Revealing the Challenges of Attention-FFN Disaggregation for Modern MoE Models and Hardware Systems
Guowei Liu, Hongming Li, Yaning Guo, Yongxi Lyu, Mo Zhou, Yi Liu, Zhaogeng Li, Yanpeng Wang
TL;DR
A systematic analysis of Attention-FFN Disaggregation is conducted by extending the roofline model to the communication level, correlating interconnect bandwidth, arithmetic intensity, and Hardware FLOPS Utilization, and shows that AFD's discrete node-level scaling incurs higher imbalance penalties than EP's continuous batch adjustment.
Abstract
Deploying large-scale MoE models presents challenges in memory capacity and bandwidth for expert activation.
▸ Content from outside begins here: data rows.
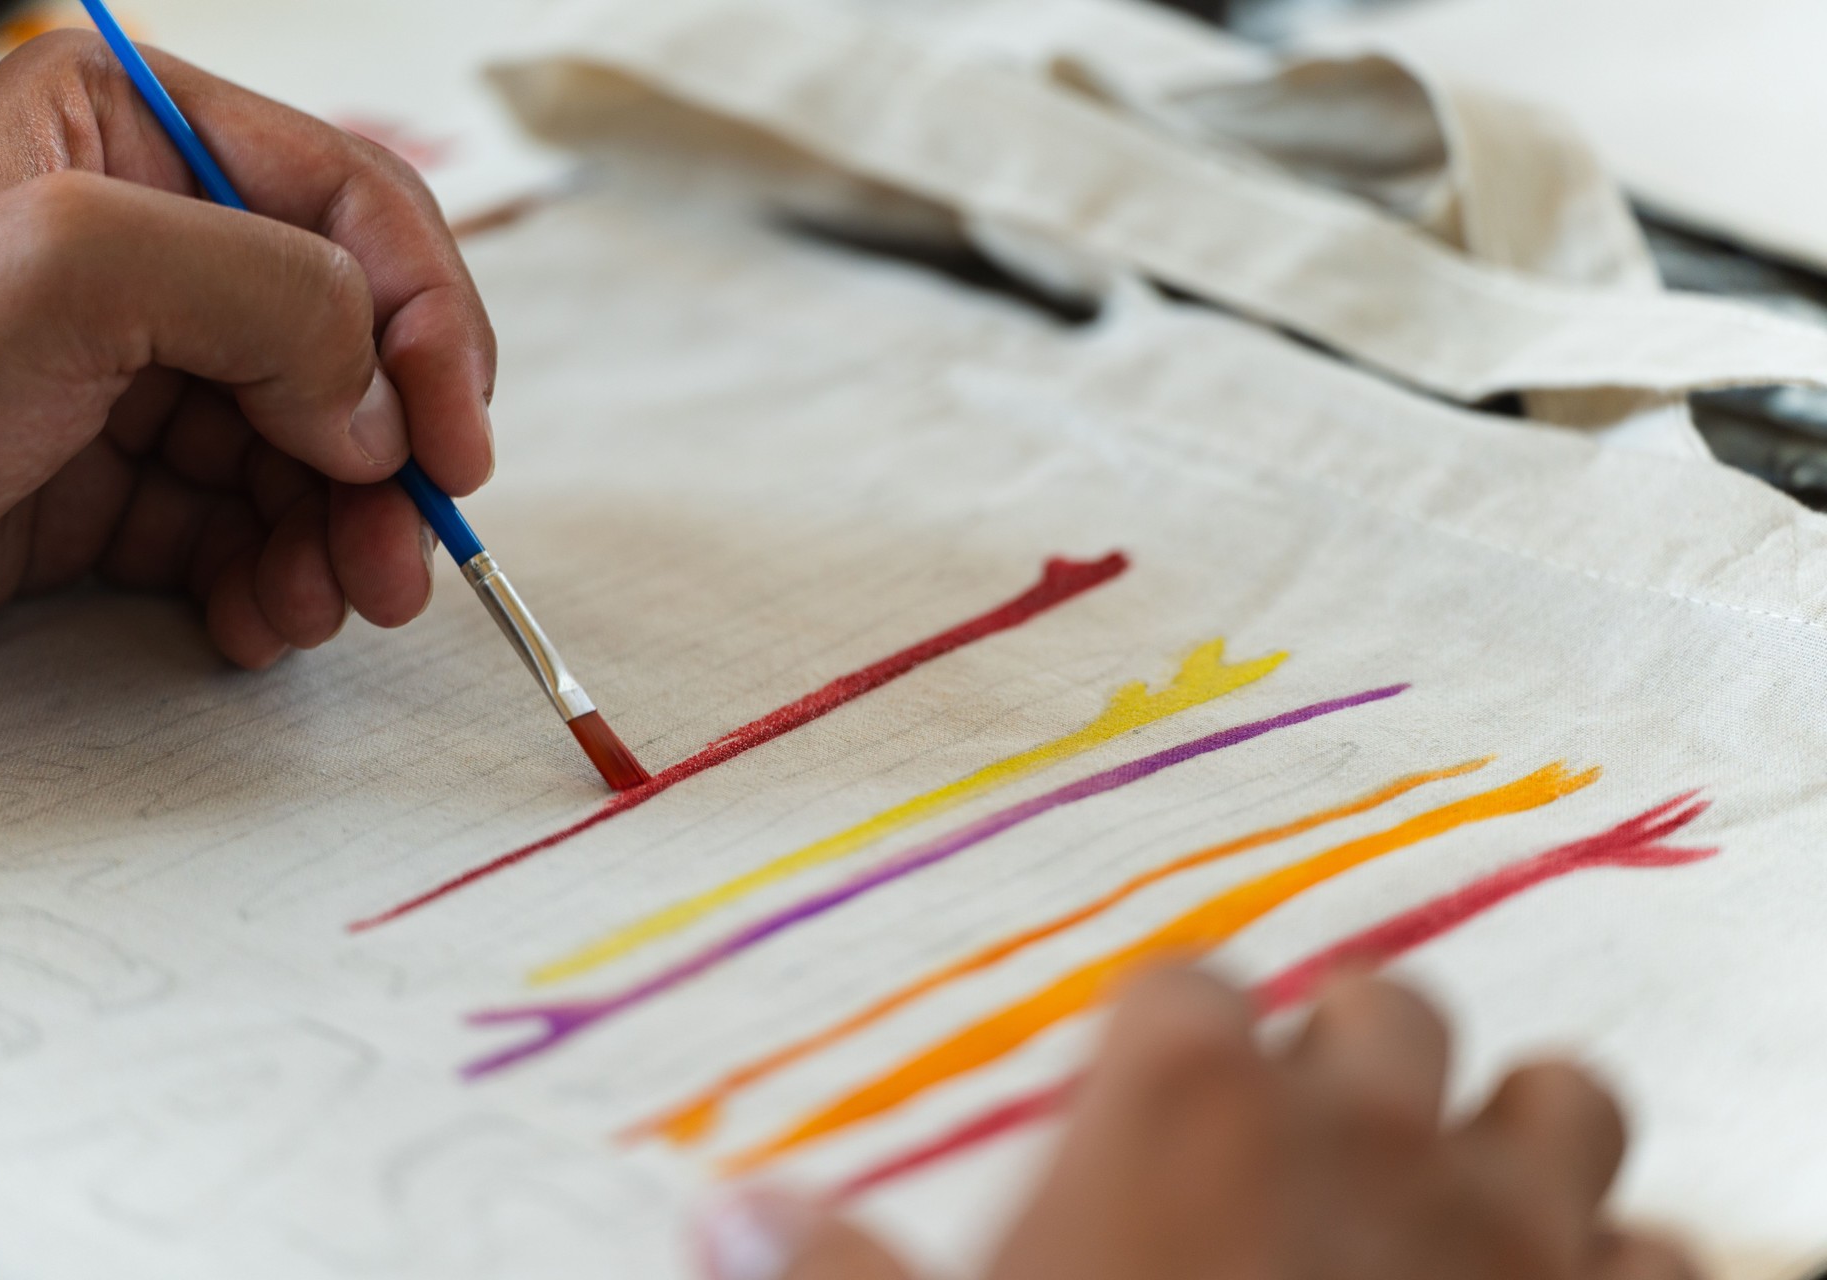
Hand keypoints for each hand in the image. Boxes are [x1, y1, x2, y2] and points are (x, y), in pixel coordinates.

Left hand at [0, 30, 496, 675]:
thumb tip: (376, 401)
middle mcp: (139, 249)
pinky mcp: (97, 488)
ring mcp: (121, 375)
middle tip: (407, 555)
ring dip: (340, 535)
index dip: (427, 324)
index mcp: (131, 139)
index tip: (452, 445)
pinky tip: (262, 618)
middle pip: (342, 346)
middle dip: (387, 457)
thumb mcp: (73, 269)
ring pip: (303, 451)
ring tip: (332, 602)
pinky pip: (237, 527)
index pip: (352, 210)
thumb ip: (273, 291)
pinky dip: (274, 577)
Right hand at [701, 969, 1699, 1279]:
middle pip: (1387, 1009)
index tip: (1151, 1076)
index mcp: (1188, 1114)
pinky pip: (1662, 1254)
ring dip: (1512, 1136)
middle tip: (1306, 1128)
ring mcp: (1513, 1230)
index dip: (1165, 1031)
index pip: (1183, 986)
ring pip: (1559, 1105)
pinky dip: (1617, 1268)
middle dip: (1348, 1053)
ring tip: (1456, 1191)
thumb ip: (832, 1275)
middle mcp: (1366, 1133)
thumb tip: (726, 1211)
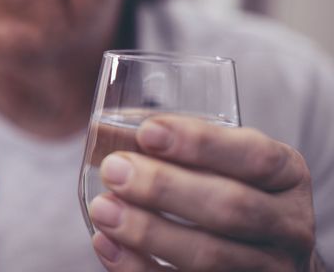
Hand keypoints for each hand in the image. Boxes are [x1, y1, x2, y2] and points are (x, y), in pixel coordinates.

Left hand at [90, 115, 323, 270]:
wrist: (265, 256)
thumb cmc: (236, 194)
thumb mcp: (233, 166)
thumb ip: (193, 153)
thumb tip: (123, 137)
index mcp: (287, 177)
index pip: (254, 157)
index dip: (200, 143)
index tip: (147, 132)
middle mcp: (287, 225)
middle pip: (230, 208)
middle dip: (164, 187)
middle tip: (114, 170)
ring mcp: (267, 269)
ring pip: (208, 256)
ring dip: (147, 231)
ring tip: (103, 208)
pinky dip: (137, 267)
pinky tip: (106, 243)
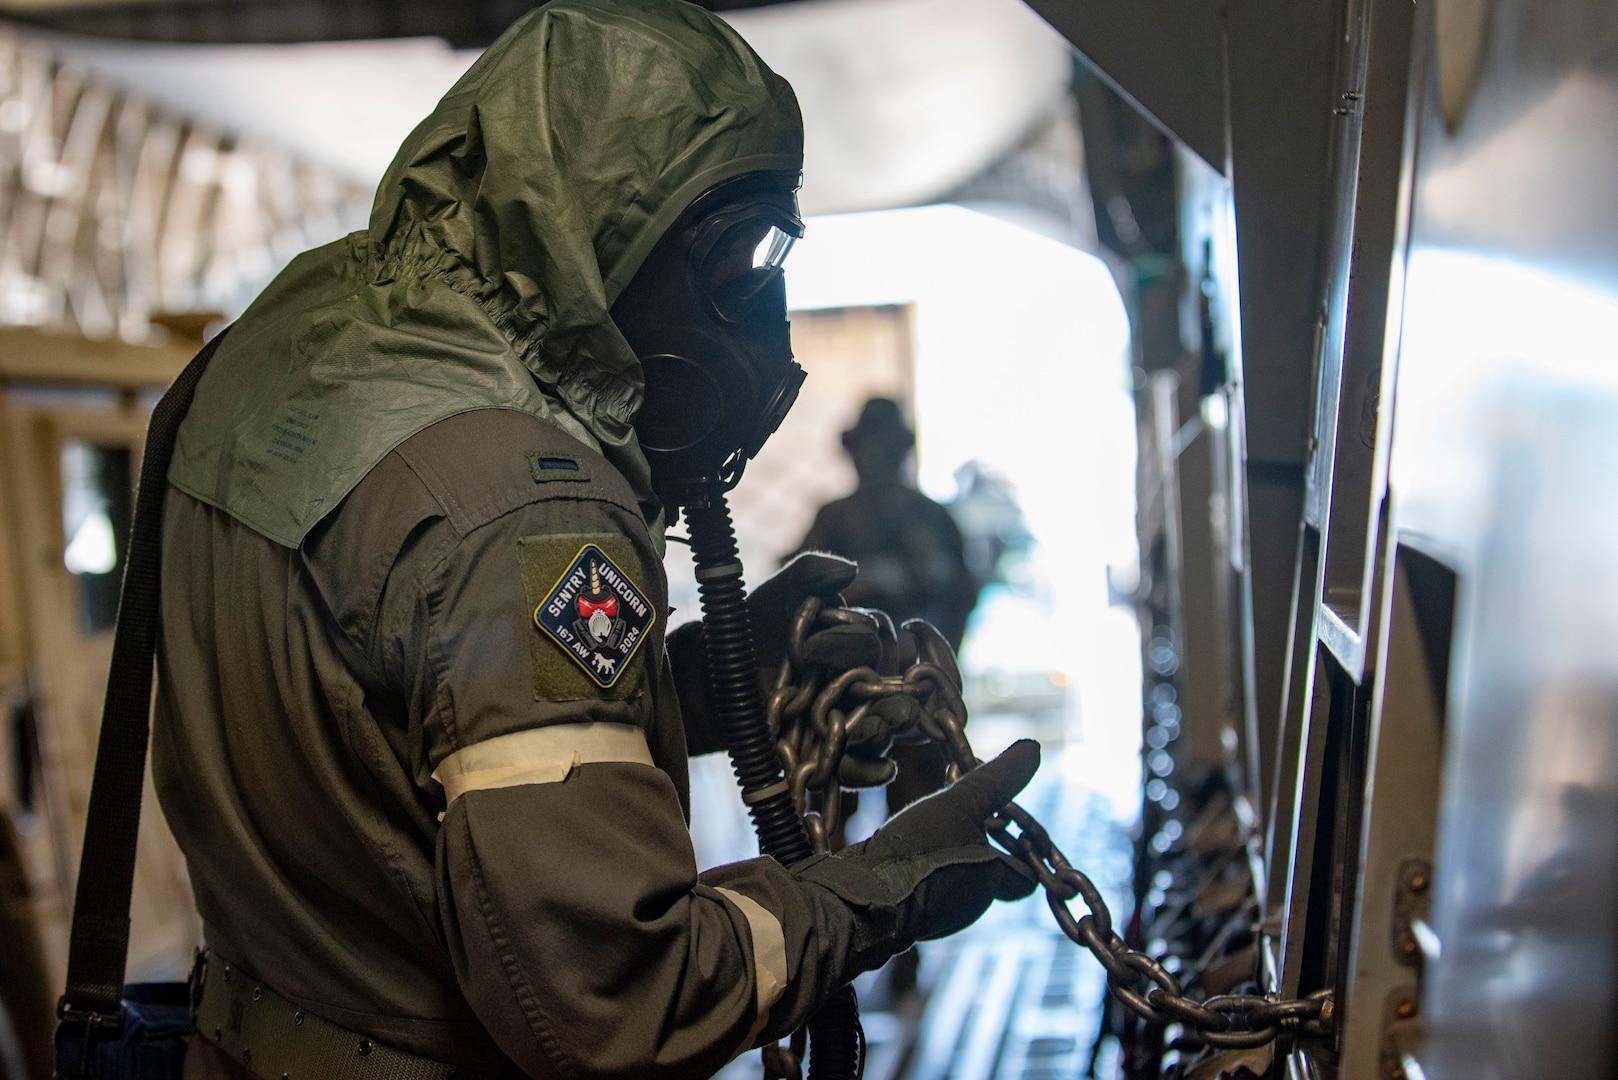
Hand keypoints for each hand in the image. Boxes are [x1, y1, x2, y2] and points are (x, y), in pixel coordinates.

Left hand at [667, 552, 867, 753]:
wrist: (716, 672)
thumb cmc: (752, 626)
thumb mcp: (778, 594)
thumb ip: (811, 573)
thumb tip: (850, 570)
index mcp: (856, 641)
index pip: (882, 642)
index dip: (858, 641)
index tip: (810, 649)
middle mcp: (862, 680)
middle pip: (894, 688)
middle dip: (873, 688)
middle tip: (835, 685)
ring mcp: (851, 717)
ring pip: (887, 727)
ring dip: (880, 728)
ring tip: (856, 728)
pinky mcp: (833, 752)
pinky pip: (864, 767)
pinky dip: (871, 770)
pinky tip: (879, 768)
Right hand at [797, 740, 1039, 953]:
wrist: (861, 896)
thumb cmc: (917, 853)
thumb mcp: (959, 803)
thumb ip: (995, 780)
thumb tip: (1032, 749)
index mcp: (993, 882)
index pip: (1026, 875)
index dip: (1020, 848)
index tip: (1006, 822)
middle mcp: (971, 905)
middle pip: (990, 872)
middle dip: (979, 844)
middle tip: (960, 813)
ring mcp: (939, 915)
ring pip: (958, 878)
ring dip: (949, 852)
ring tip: (927, 824)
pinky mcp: (909, 914)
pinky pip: (928, 886)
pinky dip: (923, 866)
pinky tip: (903, 846)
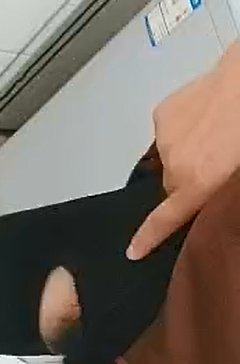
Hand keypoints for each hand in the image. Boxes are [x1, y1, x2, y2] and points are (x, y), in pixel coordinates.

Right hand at [127, 40, 239, 259]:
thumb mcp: (237, 172)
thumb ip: (216, 189)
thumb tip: (208, 193)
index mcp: (197, 183)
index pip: (164, 219)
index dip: (147, 238)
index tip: (133, 251)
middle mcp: (174, 164)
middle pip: (171, 186)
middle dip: (186, 182)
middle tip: (215, 167)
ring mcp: (165, 136)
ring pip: (169, 158)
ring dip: (186, 153)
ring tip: (214, 135)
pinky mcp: (163, 113)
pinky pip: (168, 133)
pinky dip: (182, 131)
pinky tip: (204, 118)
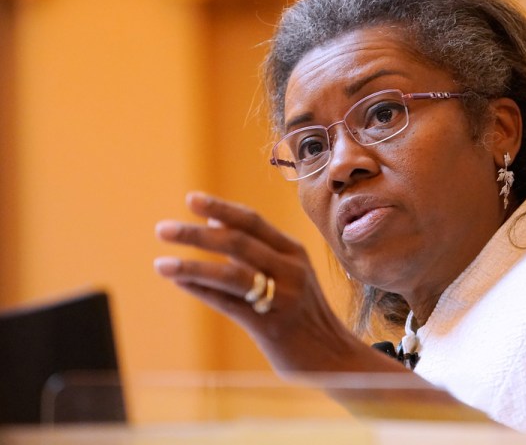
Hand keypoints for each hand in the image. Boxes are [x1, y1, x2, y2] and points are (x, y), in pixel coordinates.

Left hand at [153, 192, 489, 421]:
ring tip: (161, 263)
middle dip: (196, 235)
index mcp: (294, 252)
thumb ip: (255, 249)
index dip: (221, 207)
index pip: (253, 221)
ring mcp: (283, 297)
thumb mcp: (289, 273)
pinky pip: (229, 304)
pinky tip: (180, 283)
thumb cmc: (302, 312)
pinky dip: (202, 291)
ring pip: (231, 274)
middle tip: (162, 229)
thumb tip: (212, 220)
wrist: (333, 357)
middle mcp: (291, 269)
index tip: (190, 198)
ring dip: (192, 266)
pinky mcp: (272, 326)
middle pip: (237, 243)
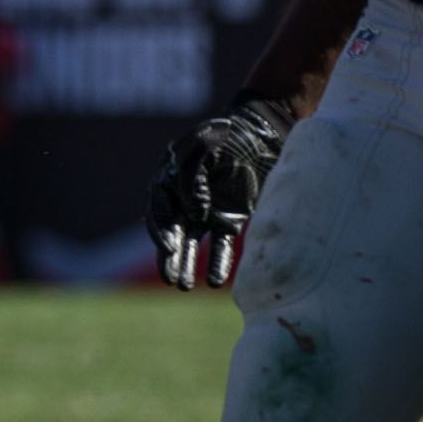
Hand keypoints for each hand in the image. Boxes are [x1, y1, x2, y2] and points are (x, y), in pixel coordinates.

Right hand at [145, 95, 295, 288]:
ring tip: (184, 286)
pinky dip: (217, 263)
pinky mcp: (228, 221)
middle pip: (171, 232)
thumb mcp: (206, 146)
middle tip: (172, 279)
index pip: (159, 209)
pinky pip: (220, 246)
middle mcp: (183, 199)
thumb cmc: (230, 135)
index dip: (160, 230)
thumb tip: (195, 213)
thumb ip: (192, 177)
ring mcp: (205, 212)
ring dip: (186, 265)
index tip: (169, 247)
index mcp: (169, 178)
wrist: (263, 135)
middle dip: (169, 257)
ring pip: (190, 243)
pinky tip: (215, 282)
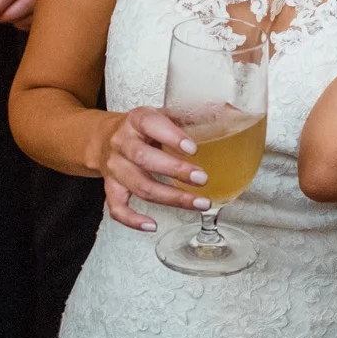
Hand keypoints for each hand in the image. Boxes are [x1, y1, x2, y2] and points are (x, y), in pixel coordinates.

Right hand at [96, 106, 211, 230]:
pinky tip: (152, 224)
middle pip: (143, 157)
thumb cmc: (142, 129)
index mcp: (137, 120)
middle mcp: (122, 143)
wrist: (104, 138)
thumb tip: (232, 113)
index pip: (150, 123)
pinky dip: (133, 220)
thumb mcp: (164, 114)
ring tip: (199, 203)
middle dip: (174, 170)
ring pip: (139, 186)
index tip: (193, 148)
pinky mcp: (111, 187)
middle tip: (202, 178)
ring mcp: (115, 167)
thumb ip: (193, 115)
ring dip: (170, 198)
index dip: (171, 136)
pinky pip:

While Attention-FFN Disaggregation (AFD) has emerged as a potential architecture to decouple compute and memory resources, its performance boundaries compared to standard large-scale Expert Parallelism (EP) remain underexplored. In this paper, we conduct a systematic analysis of AFD by extending the roofline model to the communication level, correlating interconnect bandwidth, arithmetic intensity, and Hardware FLOPS Utilization (HFU). Our analysis reveals a dead zone on standard clusters: increasing FFN instance count fails to improve HFU as computational workload is capped by scale-out bandwidth, causing operator active time to shrink relative to the fixed latency budget. We further show that AFD's discrete node-level scaling incurs higher imbalance penalties than EP's continuous batch adjustment. Nevertheless, these limitations diminish under specific conditions: Superpod-class hardware with abundant interconnect bandwidth and models with coarse-grained experts and lower sparsity are more likely to benefit from AFD. These findings position AFD as a promising approach for specific hardware-model combinations rather than a universal solution.